Given exercise: Can you copy out, word for word, the text on globalization and nationalism from "Nationalists have often" up to and including "in different relationships."?

Source excerpt:
Globalization and Nationalism
The Cases of Georgia and the Basque Country
Natalie Sabanadze is Political Adviser to the OSCE (Organization for Security and Co-operation in Europe) High Commissioner on National Minorities
Argues for an original, unorthodox conception about the relationship between globalization and contemporary nationalism. While the prevailing view holds that nationalism and globalization are forces of clashing opposition, Sabanadze establishes that these tend to become allied forces. Acknowledges that nationalism does react against the rising globalization and represents a form of resistance against globalizing influences, but the Basque and Georgian cases prove that globalization and nationalism can be complementary rather than contradictory tendencies.
Nationalists have often served as promoters of globalization, seeking out globalizing influences and engaging with global actors out of their very nationalist interests. In the case of both Georgia and the Basque Country, there is little evidence suggesting the existence of strong, politically organized nationalist opposition to globalization.
Discusses why, on a broader scale, different forms of nationalism develop differing attitudes towards globalization and engage in different relationships.

Entries supplied:
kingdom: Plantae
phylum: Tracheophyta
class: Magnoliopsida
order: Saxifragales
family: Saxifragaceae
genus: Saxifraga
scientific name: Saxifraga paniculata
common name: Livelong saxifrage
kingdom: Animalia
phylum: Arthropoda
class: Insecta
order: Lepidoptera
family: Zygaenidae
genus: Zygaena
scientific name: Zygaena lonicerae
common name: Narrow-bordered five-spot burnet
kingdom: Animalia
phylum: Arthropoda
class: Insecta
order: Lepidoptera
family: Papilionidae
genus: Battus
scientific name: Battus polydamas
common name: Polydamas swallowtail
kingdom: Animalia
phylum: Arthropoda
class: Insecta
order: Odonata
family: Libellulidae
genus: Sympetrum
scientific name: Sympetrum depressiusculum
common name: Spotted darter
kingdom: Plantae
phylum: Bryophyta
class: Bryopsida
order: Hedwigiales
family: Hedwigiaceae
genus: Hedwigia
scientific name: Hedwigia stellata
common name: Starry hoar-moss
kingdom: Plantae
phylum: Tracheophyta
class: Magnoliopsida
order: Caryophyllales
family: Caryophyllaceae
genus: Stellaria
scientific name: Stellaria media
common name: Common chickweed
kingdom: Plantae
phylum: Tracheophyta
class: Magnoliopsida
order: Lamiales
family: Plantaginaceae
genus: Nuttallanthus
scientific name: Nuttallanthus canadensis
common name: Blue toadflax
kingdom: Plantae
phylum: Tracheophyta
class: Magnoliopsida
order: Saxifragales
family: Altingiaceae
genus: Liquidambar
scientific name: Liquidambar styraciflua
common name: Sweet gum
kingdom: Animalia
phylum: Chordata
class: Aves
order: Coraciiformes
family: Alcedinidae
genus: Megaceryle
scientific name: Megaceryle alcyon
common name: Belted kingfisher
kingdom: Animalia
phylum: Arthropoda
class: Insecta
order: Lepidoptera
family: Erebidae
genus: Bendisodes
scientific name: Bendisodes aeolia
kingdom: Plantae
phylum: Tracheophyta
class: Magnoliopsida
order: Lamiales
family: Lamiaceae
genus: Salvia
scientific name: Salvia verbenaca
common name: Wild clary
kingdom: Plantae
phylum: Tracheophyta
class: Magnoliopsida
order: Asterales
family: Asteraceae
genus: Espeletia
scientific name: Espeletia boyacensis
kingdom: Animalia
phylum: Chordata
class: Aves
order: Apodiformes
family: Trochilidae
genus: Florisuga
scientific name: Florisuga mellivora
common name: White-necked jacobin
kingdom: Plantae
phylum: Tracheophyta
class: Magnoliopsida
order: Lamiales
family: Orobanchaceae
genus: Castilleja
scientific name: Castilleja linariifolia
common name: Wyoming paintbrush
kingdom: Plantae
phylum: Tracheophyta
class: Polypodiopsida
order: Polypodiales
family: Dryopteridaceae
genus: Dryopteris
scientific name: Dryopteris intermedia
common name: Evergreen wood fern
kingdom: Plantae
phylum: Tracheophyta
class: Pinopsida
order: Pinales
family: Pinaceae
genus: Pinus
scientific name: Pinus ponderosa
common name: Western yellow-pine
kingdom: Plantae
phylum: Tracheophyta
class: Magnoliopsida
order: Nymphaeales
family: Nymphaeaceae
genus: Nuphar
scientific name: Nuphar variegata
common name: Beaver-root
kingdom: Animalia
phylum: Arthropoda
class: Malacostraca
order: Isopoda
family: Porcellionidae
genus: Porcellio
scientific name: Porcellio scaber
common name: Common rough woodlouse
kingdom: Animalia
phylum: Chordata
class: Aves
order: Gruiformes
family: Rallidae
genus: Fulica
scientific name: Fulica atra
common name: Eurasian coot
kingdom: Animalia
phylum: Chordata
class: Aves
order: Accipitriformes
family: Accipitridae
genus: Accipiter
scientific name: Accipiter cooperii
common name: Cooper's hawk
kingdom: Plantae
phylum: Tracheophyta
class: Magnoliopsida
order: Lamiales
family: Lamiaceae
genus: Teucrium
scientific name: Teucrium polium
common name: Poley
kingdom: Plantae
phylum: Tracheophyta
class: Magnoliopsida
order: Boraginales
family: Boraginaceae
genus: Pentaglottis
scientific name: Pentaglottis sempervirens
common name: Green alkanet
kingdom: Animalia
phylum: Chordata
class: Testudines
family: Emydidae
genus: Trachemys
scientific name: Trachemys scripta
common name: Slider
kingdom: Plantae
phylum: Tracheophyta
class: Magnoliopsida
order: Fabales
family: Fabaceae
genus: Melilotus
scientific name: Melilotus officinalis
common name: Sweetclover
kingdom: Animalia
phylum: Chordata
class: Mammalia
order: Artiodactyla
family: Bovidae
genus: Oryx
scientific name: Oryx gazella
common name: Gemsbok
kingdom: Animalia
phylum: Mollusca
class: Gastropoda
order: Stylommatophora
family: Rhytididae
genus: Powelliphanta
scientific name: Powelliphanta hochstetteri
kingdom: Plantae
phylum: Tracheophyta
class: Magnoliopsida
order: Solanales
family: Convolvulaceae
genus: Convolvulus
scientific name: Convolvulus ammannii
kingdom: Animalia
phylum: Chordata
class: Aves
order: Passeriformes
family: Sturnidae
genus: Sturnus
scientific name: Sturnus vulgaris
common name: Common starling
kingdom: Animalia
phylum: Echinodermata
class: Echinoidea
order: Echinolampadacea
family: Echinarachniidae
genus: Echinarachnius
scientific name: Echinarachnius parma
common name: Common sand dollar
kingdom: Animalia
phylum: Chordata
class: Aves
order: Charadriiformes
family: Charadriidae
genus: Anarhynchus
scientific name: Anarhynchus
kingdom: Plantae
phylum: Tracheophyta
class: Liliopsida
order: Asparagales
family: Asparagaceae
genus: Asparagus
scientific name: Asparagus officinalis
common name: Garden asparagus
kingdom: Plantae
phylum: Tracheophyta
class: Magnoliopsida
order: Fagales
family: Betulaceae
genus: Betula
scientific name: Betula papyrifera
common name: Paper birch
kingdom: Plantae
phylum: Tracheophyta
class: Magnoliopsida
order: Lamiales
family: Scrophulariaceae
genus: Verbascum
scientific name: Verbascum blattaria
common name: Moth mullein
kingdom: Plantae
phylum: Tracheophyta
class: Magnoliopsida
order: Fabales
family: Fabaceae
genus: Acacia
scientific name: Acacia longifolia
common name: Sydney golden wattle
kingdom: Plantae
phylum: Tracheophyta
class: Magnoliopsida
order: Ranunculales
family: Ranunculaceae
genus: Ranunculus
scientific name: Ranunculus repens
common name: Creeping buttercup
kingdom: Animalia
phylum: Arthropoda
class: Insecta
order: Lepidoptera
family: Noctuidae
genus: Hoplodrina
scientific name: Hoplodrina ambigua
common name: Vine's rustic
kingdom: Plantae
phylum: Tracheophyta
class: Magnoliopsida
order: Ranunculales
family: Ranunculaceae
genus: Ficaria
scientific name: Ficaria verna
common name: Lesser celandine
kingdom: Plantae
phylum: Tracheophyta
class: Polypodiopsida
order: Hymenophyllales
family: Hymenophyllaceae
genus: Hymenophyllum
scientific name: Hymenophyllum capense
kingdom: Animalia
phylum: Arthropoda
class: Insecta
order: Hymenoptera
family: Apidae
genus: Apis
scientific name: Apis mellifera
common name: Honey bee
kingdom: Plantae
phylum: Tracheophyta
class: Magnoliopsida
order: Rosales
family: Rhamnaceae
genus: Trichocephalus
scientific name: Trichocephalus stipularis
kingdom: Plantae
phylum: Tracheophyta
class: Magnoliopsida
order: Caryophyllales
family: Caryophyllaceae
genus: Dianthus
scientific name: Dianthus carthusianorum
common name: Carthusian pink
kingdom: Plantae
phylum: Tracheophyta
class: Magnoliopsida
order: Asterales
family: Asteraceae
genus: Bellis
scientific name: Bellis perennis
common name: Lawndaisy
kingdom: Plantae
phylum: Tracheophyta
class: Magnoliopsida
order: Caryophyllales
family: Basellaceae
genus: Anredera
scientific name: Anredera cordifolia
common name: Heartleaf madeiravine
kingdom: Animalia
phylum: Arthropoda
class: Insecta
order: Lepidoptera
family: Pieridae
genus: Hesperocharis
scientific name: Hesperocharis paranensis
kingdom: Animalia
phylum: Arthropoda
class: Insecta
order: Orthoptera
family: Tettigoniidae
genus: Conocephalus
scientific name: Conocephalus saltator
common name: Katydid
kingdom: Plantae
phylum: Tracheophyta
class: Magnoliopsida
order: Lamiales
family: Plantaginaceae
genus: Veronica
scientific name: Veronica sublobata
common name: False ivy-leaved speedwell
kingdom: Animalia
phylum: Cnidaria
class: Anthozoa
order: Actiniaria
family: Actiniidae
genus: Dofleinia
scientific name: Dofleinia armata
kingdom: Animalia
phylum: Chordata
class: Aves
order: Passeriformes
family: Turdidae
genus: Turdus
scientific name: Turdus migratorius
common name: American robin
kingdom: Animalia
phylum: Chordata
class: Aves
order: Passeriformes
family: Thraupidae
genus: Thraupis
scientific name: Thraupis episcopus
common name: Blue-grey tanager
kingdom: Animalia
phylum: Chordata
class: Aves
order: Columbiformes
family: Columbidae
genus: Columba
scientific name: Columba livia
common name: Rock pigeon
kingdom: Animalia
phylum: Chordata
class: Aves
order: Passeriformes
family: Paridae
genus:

Task result:
Nationalists have often served as promoters of globalization, seeking out globalizing influences and engaging with global actors out of their very nationalist interests. In the case of both Georgia and the Basque Country, there is little evidence suggesting the existence of strong, politically organized nationalist opposition to globalization.
Discusses why, on a broader scale, different forms of nationalism develop differing attitudes towards globalization and engage in different relationships.